A dark new chapter in the earth’s geological history began when the first atomic bomb was detonated on July 16, 1945, an international team of scientists has proposed.

Known as the ‘Anthropocene’, it marks the point in time when humans really began to change their planet − and not for the better.

The epoch, still in its infancy, will in centuries to come be recognised by what experts call a ‘Great Acceleration’ of population, carbon emissions, extinctions, and environmental upheaval both on land and in the oceans.

Dutch atmospheric chemist and Nobel laureate Paul Crutzen first came up with the idea of the Anthropocene 15 years ago.

Since then many academics have embraced the concept, but there has been no agreement about when the epoch began.

Now an international working group taking on the task of analysing the Anthropocene has concluded that the defining moment was the day that saw the dawn of the nuclear age.

On July 16, 1945, the first atomic bomb was detonated in the New Mexico desert 190 kilometres south of Santa Fe in the US.

The blast produced a searing flash and a mushroom cloud that rose 12,000 metresinto the air, images of which have burned themselves into the consciousness of the human race. The bomb, created by scientists working on the Manhattan Project, generated the destructive power of 15,000 to 20,000 tons of TNT. It also scattered radioactive particles from the poles to the equator, leaving an indelible signal in the surface strata of the earth.

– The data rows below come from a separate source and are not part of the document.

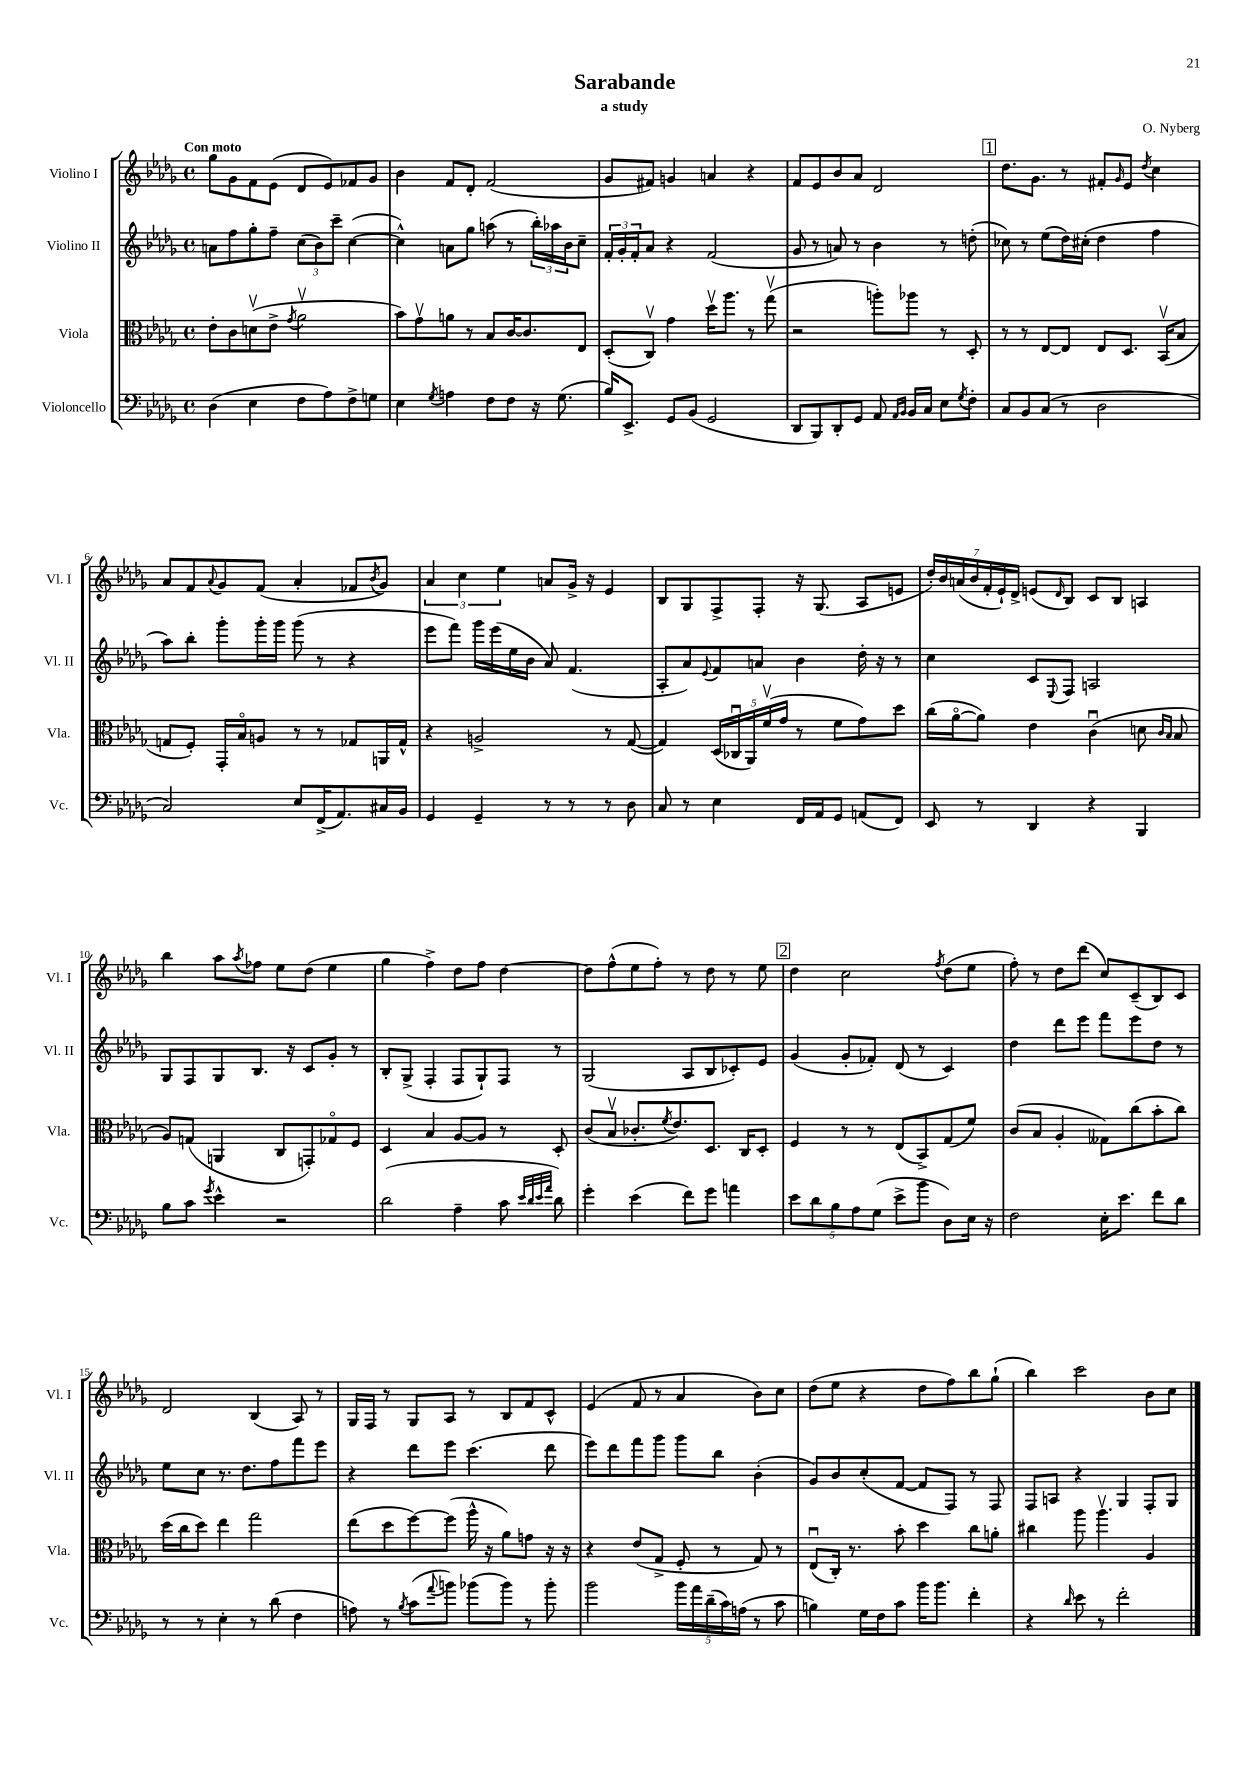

**kern	**kern	**kern	**kern
*staff4	*staff3	*staff2	*staff1
*clefF4	*clefC3	*clefG2	*clefG2
*k[b-e-a-d-g-]	*k[b-e-a-d-g-]	*k[b-e-a-d-g-]	*k[b-e-a-d-g-]
*M4/4	*M4/4	*M4/4	*M4/4
*met(c)	*met(c)	*met(c)	*met(c)
(4D-\	8e-'\L	8a\L	8gg-\L
.	8c\	8ff\	8g-\
4E-\	(8dv\	8gg-'\	8f\
.	8e-^\J	8ff~\J	(8e-\J
.	8qg-/	.	.
8F\L	2a-v\	(12cc\L	8d-/L
.	.	12b-\)	.
8A-\)	.	.	8e-/)
.	.	12ccc~\J	.
8F^\	.	([4cc\	8f-/
8G\J	.	.	8g-/J
=	=	=	=
4E-\	8b-\L)	4cc^^\])	4b-\
.	8g-v\	.	.
8qG-/	.	.	.
4A\	8a\J	8a\L	8f/L
.	8r	8gg-\J	8d-'/J
8F\L	8B-/L	(8aa\	(2f/
8F\J	[16c/K	8r	.
.	8.c/]	.	.
16r	.	24bb-'\LL)	.
.	.	24aa-\	.
(8.G-\	.	.	.
.	.	24b-\J	.
.	8E-/J	8cc~\J	.
=	=	=	=
16B-/LK)	(8D-'/L	24f'/LL	8g-/L
.	.	24g-'/	.
8.EE-^/J	.	.	.
.	.	24f'/J	.
.	8Cv/J)	8a-/J	8f#/J)
8GG-/L	4g-\	4r	4g/
(8BB-/J	.	.	.
2GG-/	16dd-v\LK	(2f/	4a/
.	8.aa-\J	.	.
.	8r	.	4r
.	(8gg-v\	.	.
=	=	=	=
8DD-/L	2r	8g-/	8f/L
8BBB-/)	.	8r	8e-/
8DD-'/	.	8a/)	8b-/
8GG-/J	.	8r	8a-/J
8AA-/	8aa'\L)	4b-\	2d-/
16qqAA-/LL	.	.	.
16qqBB-/JJ	.	.	.
16BB-/LL	8aa-\J	.	.
16C/JJ	.	.	.
8E-\L	8r	8r	.
8qG-/	.	.	.
8F'\J	8D-'/	(8dd'\	.
=	=	=	=
8C/L	8r	8cc-\)	8.dd-\L
8BB-/	8r	8r	.
.	.	.	8.g-\J
(8C/J	[8E-/L	(8ee-\L	.
8r	8E-/]J	16dd-\L)	8r
.	.	(16cc#'\JJ	.
2D-\	8E-/L	4dd-\	8f#'/L
.	.	.	16qqg-/
.	8.D-/J	.	8e-/J
.	.	.	8qdd-/
.	.	4ff\	4cc\
.	(16BB-v/LK	.	.
.	8B-/J	.	.
=	=	=	=
2C/)	8G/L	8aa-\L)	8a-/L
.	8F'/J)	8bb-'\J	8f/
.	.	.	8qqa-/
.	16GG-'/LL	8ggg-'\L	8g-/
.	16B-o/J	.	.
.	8A/J	16ggg-'\L	(8f/J
.	.	16ggg-\JJ	.
8E-/L	8r	(8ggg-\	4a-'/
(16FF^/K	8r	8r	.
8.AA-/)	.	.	.
.	8G-/L	4r	8f-/L
.	.	.	8qb-/
16C#/L	16AA/L	.	8g-/J)
16BB-/JJ	16G-^^/JJ	.	.
=	=	=	=
4GG-/	4r	8eee-\L	6a-/
.	.	8fff\J)	.
.	.	.	6cc\
4GG-~/	2A^/	16ggg-\LL	.
.	.	(16eee-\	.
.	.	.	6ee-\
.	.	16ee-\	.
.	.	16b-\JJ	.
8r	.	8a-/)	8a/L
8r	.	(4.f/	16g-^/Jk
.	.	.	16r
8r	8r	.	4e-/
8D-\	([8G-/	.	.
=	=	=	=
8C/	4G-/])	8A-'/L	8B-/L
8r	.	8a-/)	8G-/
.	.	8qqe-/	.
4E-\	(20D-/LL	8f/	8F^/
.	20C-u/	.	.
.	20AA-/)	.	.
.	.	8a/J	8F'/J
.	(20fv/	.	.
.	20g-/JJ	.	.
16FF/LL	8r	4b-\	16r
16AA-/J	.	.	(8.G-/
8GG-/J	8f\L	.	.
(8AA/L	8g-\)	16dd-'\	8A-/L
.	.	16r	.
8FF/J)	8dd-\J	8r	8e/J
=	=	=	=
8EE-/	(16cc\LL	4cc\	28dd-'/LL)
.	.	.	28b-/
.	[16a-o\J	.	.
.	.	.	(28a/
.	.	.	28b-/
8r	8a-\]J)	.	.
.	.	.	28f'/
.	.	.	28e-`/)
.	.	.	28d-^/JJ
4DD-/	4e-\	8c/L	(8e/L
.	.	8qqE-/	16qqd-/
.	.	8F/J	8B-/J)
4r	(4cu\	2A/	8c/L
.	.	.	8B-/J
4BBB-/	8d\	.	4A/
.	16qqc/LL	.	.
.	16qqB-/JJ	.	.
.	8B-/	.	.
=	=	=	=
8B-\L	8A-/L)	8G-/L	4bb-\
8c\J	(8G/J	8F/	.
8qg-/	.	.	.
4e-^^\	4AA/	8G-/	8aa-\L
.	.	.	8qaa-/
.	.	8.B-/J	8ff-\J
2r	8C/L	.	8ee-\L
.	.	16r	.
.	8GG'/)	8c/L	(8dd-\J
.	8G-o/	8g-'/J	4ee-\
.	8F/J	8r	.
=	=	=	=
(2d-\	4D-/	8B-'/L	4gg-\
.	.	(8G-^/J	.
.	4B-/	4F'/	4ff^\)
4A-~\	[8A-/L	8F/L	8dd-\L
.	8A-/]J	8G-`/)	8ff\J
8c\	8r	8F/J	[4dd-\
32qqe-/LLL	.	.	.
32qqd-/	.	.	.
32qqe-/	.	.	.
32qqa-/JJJ	.	.	.
8d-\)	8D-'/	8r	.
=	=	=	=
4g-'\	(8c/L	(2G-/	8dd-\]L
.	8B-v/J	.	(8ff^^\
(4e-\	8.c-'/L	.	8ee-\
.	.	.	8ff'\J)
.	8qf/	.	.
.	8.e-/)	.	.
8f\L)	.	8A-/L	8r
8g-\J	8.D-/J	8B-/	8dd-\
4a\	.	8c-'/)	8r
.	16C/LK	.	.
.	8D-'/J	8e-/J	8ee-\
=	=	=	=
10e-\L	4F/	(4g-/	4dd-\
10d-\	.	.	.
10B-\	.	.	.
.	8r	8g-'/L	2cc\
10A-\	.	.	.
.	8r	8f-'/J)	.
(10G-\J	.	.	.
8e-^\L	(8E-/L	(8d-/	.
8b-\J	8BB-^/)	8r	.
.	.	.	8qff/
8D-\L)	(8G-/	4c/)	(8dd-\L
16E-\Jk	8f/J)	.	8ee-\J
16r	.	.	.
=	=	=	=
2F\	(8c/L	4dd-\	8ff'\)
.	8B-/J	.	8r
.	4A-'/	8ddd-\L	8dd-\L
.	.	8eee-\J	(8ddd-\J
16E-'\LK	8G--\L)	8fff\L	8cc/L)
8.e-\J	.	.	.
.	(8cc\	8eee-\	(8c~/
8f\L	8b-'\	8dd-\J	8B-/)
8d-\J	8cc\J)	8r	8c/J
=	=	=	=
8r	(16dd-\LL	8ee-\L	2d-/
.	16cc\J	.	.
8r	8dd-\J)	8cc\J	.
4E-'\	4ee-\	8.r	.
.	.	8.dd-\L	.
8r	2gg-\	.	(4B-/
(8d-\	.	8ff\	.
4F\	.	8fff\	8A-/)
.	.	8eee-\J	8r
=	=	=	=
8A\)	(8ee-\L	4r	16G-/LL
.	.	.	16F/JJ
8r	8dd-\	.	8r
8qB-/	.	.	.
(8c\L	[8ff\)	8ddd-\L	8G-/L
8qqa-/	.	.	.
8b\J)	(8ff\]J	8eee-\J	8A-/J
(8b-\L	16aa-^^\	(4.ccc\	8r
.	16r	.	.
8b-\J)	8a-\L)	.	8B-/L
8r	8g\J	.	8f/
8b-'\	16r	8ddd-\	8c^^/J
.	16r	.	.
=	=	=	=
2b-\	4r	8eee-\L)	(4e-/
.	.	8ddd-\	.
.	(8e-/L	8fff\	8f/
.	8G-^/J	8ggg-\J	8r
20b-\LL	8F'/	8ggg-\L	4a-/
20a-\	.	.	.
(20d-~\	.	.	.
.	8r	8bb-\J	.
20c\)	.	.	.
(20A\JJ	.	.	.
8r	8G-/)	(4b-'\	8b-\L)
8c\	8r	.	8cc\J
=	=	=	=
4B\)	(8E-u/L	8g-/L)	(8dd-\L
.	16C'/Jk)	8b-/	8ee-\J
.	8.r	.	.
16G-\LL	.	(8cc'/	4r
16F\J	.	.	.
8c\J	8b-'\	[8f/J	.
16b-\LK	4dd-\	8f/]L	8dd-\L
8.b-\J	.	.	.
.	.	8F/J)	8ff\)
4f'\	8cc\L	8r	8bb-\
.	8a'\J	8F/	(8gg-`\J
=	=	=	=
4r	4cc#\	8F/L	4bb-\)
.	.	8A/J	.
16qqd-/	.	.	.
8e-\	8aa-\	4r	2ccc\
8r	4.aa-v\	.	.
2f'\	.	4G-/	.
.	4A-/	8F'/L	8b-\L
.	.	8G-/J	8cc\J
==	==	==	==
*-	*-	*-	*-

Jan Zalasiewicz, from the University of Leicester’s Department of Geology, who chaired the 26-member working group, said: “Like any geological boundary, it is not a perfect marker − levels of global radiation really rose in the early 1950s, as salvoes of bomb tests took place. But it may be the optimal way to resolve the multiple lines of evidence on human-driven planetary change. Time, and much more discussion, will tell.”

This year the Anthropocene Working Group will put piece together more evidence on the new epoch, and also discuss other possible time boundaries.

In 2016 the group plans to make recommendations on how the new time period should be formalised, defined and characterised.

Officially, the earth is still in the Holocene (Greek for ‘entirely recent’) epoch that began at the end of the Pleistocene 11,700 years ago.

Alternative suggestions for the start of the Anthropocene include the dawn of agriculture 12,000 years ago and the Industrial Revolution.

A research paper on the Anthropocene from the working group appears in the journal Quaternary International.